Is it always this difficult to propose?
The third milestone1 in the PhD process here at Imperial College is to submit a research plan. Similarly, once a supervisor has been agreed, the funding body supporting my PhD studies requires that a proposal be submitted.
The plan for College does not have to be terribly long (four pages); there will be substantial overlap between the plan I write for college and the proposal sent to the funding body. A number of people has assured me that it is likely that my plans will change during the PhD, such that the planned work in the proposal is not that which I end up submitting.

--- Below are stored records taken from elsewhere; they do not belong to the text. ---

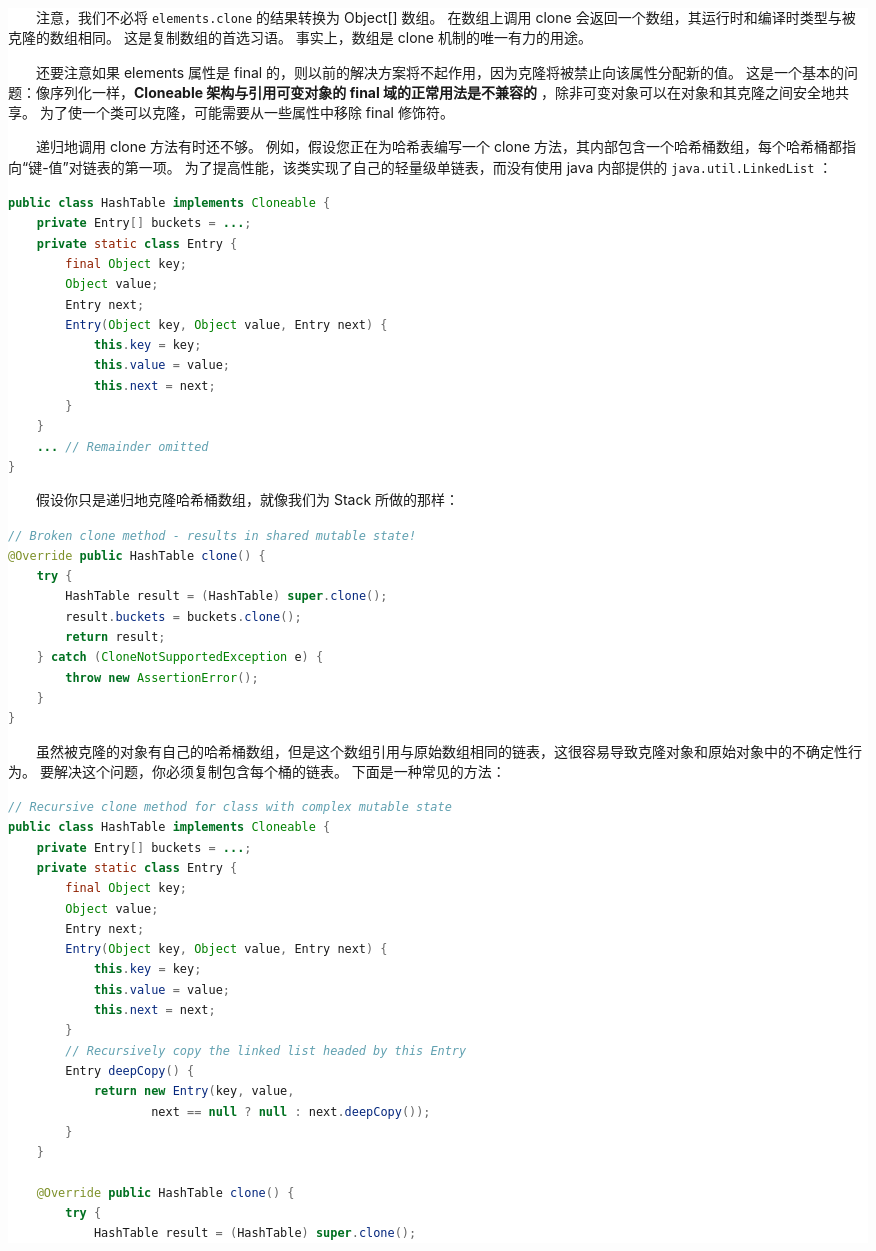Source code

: &ensp;&ensp;&ensp;&ensp;注意，我们不必将 `elements.clone` 的结果转换为 Object[] 数组。 在数组上调用 clone 会返回一个数组，其运行时和编译时类型与被克隆的数组相同。 这是复制数组的首选习语。 事实上，数组是 clone 机制的唯一有力的用途。

&ensp;&ensp;&ensp;&ensp;还要注意如果 elements 属性是 final 的，则以前的解决方案将不起作用，因为克隆将被禁止向该属性分配新的值。 这是一个基本的问题：像序列化一样，**Cloneable 架构与引用可变对象的 final 域的正常用法是不兼容的** ，除非可变对象可以在对象和其克隆之间安全地共享。 为了使一个类可以克隆，可能需要从一些属性中移除 final 修饰符。

&ensp;&ensp;&ensp;&ensp;递归地调用 clone 方法有时还不够。 例如，假设您正在为哈希表编写一个 clone 方法，其内部包含一个哈希桶数组，每个哈希桶都指向“键-值”对链表的第一项。 为了提高性能，该类实现了自己的轻量级单链表，而没有使用 java 内部提供的 `java.util.LinkedList` ：

```java
public class HashTable implements Cloneable {
    private Entry[] buckets = ...;
    private static class Entry {
        final Object key;
        Object value;
        Entry next;
        Entry(Object key, Object value, Entry next) {
            this.key = key;
            this.value = value;
            this.next = next;
        }
    }
    ... // Remainder omitted
}
```

&ensp;&ensp;&ensp;&ensp;假设你只是递归地克隆哈希桶数组，就像我们为 Stack 所做的那样：

```java
// Broken clone method - results in shared mutable state!
@Override public HashTable clone() {
    try {
        HashTable result = (HashTable) super.clone();
        result.buckets = buckets.clone();
        return result;
    } catch (CloneNotSupportedException e) {
        throw new AssertionError();
    }
}
```

&ensp;&ensp;&ensp;&ensp;虽然被克隆的对象有自己的哈希桶数组，但是这个数组引用与原始数组相同的链表，这很容易导致克隆对象和原始对象中的不确定性行为。 要解决这个问题，你必须复制包含每个桶的链表。 下面是一种常见的方法：

```java
// Recursive clone method for class with complex mutable state
public class HashTable implements Cloneable {
    private Entry[] buckets = ...;
    private static class Entry {
        final Object key;
        Object value;
        Entry next;
        Entry(Object key, Object value, Entry next) {
            this.key = key;
            this.value = value;
            this.next = next;
        }
        // Recursively copy the linked list headed by this Entry
        Entry deepCopy() {
            return new Entry(key, value,
                    next == null ? null : next.deepCopy());
        }
    }

    @Override public HashTable clone() {
        try {
            HashTable result = (HashTable) super.clone();
```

I am extending some work which formed part of my MSc, and as such, my supervisor and I have talked at reasonable length about what work I will do over the next three years. We have met with my second supervisor and talked about applications of the methods we will develop.
Then why is actually getting the plan down on paper so hard?
According to my student handbook, the research plan “should demonstrate a sound understanding of the research to be undertaken”.
So then for me, the difficulty arises when I attempt to explain with some degree of fluency the background to my study. I am new to the field of statistical genetics, or at least, the statistics part. When it comes to the concepts relating to genetics, I feel at home; however, and I am not a statistician. Trying to express with some degree of fluency the statistical concepts which do not (yet) trip off my own tongue feels laborious.
I was advised to write a lot of waffle keep the proposal general and non-technical. With my biologist’s mind, I interpreted this as “do not put any maths in”. However, if my PhD studies are going to cover statistics, I can see that learning how to waffle using mathematics express basic concepts clearly and succinctly is going to be a necessary skill, as it is likely that I will have to write the background to my study many times.
The current draft of the proposal reads like a hotch-potch of other people’s descriptions of what I am going to do, where I have taken a line from the introduction to a paper here, a series of equations presented in a textbook there. My handling of statistcal concepts feels clumsy, and I plead with my supervisor to proof-read my work carefully because the errors might not be obvious to me.
At the minute, putting together a coherent proposal feels extremely challenging. At different stages of an academic career, I imagine that the that the difficulties are different. As one gets more familiar with the field that one is proposing, do the challenges change?